Le preneur doit être indemnisé de son préjudice par le propriétaire. Il peut y avoir partage de responsabilité entre le bailleur et le locataire (Cour de cassation, chambre civile, 18 juillet 1964).

Le locataire, victime d’un trouble de jouissance qui relève de la responsabilité de son bailleur, peut saisir le tribunal d'instance.

Enfin, l’article 6 de la loi n° 89-462 du 6 juillet 1989 précise que le bailleur est tenu :
-         de délivrer au locataire le logement en bon état d'usage et de réparation ainsi que les équipements mentionnés au contrat de location ;
-         d'assurer au locataire la jouissance paisible du logement ;
-         d'entretenir les locaux en état de servir à l'usage prévu par le contrat et d'y faire toutes réparations, autres que locatives, nécessaires au maintien en état et à l'entretien normal des locaux loués.

Aussi, lorsqu’un trouble restant à la charge du propriétaire apparaît, le locataire doit-il, dans un premier temps, mettre en demeure le bailleur, par lettre recommandée avec accusé de réception, de réaliser les travaux nécessaires. La jurisprudence est constante sur ce point et refuse tout remboursement au locataire qui n’a pas respecté cette exigence et qui a, par lui-même, réalisé les travaux (arrêt de la cour de cassation du 7 février 1990).

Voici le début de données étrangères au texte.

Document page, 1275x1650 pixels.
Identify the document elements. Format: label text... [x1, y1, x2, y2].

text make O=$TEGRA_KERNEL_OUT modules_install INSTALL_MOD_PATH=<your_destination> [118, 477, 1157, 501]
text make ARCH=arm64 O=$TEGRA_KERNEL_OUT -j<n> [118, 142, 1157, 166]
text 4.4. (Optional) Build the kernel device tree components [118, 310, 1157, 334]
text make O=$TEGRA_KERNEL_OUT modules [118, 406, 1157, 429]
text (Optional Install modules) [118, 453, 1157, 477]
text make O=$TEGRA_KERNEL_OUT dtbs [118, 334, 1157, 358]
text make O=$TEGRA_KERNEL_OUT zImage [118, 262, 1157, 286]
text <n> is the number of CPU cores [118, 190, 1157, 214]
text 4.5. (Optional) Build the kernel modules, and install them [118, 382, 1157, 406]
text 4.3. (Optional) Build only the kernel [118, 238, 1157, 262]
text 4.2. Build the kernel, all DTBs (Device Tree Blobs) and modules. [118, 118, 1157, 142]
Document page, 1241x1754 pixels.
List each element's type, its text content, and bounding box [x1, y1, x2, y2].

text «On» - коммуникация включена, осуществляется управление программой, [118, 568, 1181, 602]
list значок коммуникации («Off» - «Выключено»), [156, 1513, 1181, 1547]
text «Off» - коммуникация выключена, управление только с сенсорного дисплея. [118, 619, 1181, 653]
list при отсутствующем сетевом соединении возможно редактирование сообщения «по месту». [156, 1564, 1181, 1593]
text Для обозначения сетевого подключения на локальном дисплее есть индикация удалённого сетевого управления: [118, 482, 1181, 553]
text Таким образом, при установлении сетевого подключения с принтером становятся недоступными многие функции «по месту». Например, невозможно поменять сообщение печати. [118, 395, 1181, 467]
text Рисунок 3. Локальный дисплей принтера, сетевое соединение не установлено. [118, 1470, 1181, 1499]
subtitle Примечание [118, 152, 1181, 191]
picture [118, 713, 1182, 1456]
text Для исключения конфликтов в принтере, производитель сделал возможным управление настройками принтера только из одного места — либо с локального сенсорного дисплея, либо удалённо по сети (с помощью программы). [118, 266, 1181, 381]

A défaut d’accord du bailleur, le locataire a la faculté de saisir la commission départementale de conciliation située dans les locaux de la préfecture du département afin de parvenir à un arrangement à l’amiable.

En cas de refus persistant du bailleur, le preneur peut engager un recours devant le tribunal d’instance visant à obtenir sa condamnation à la réalisation des travaux (article 1184 du Code civil) ou à se faire autoriser par le juge à effectuer lui-même les travaux aux frais du bailleur (chambre civile de la Cour de Cassation 19 juillet 1950). A cette occasion, le juge peut autoriser le locataire à consigner les loyers le temps que les travaux soient réalisés. L’assistance d’un avocat n’est pas obligatoire devant cette juridiction.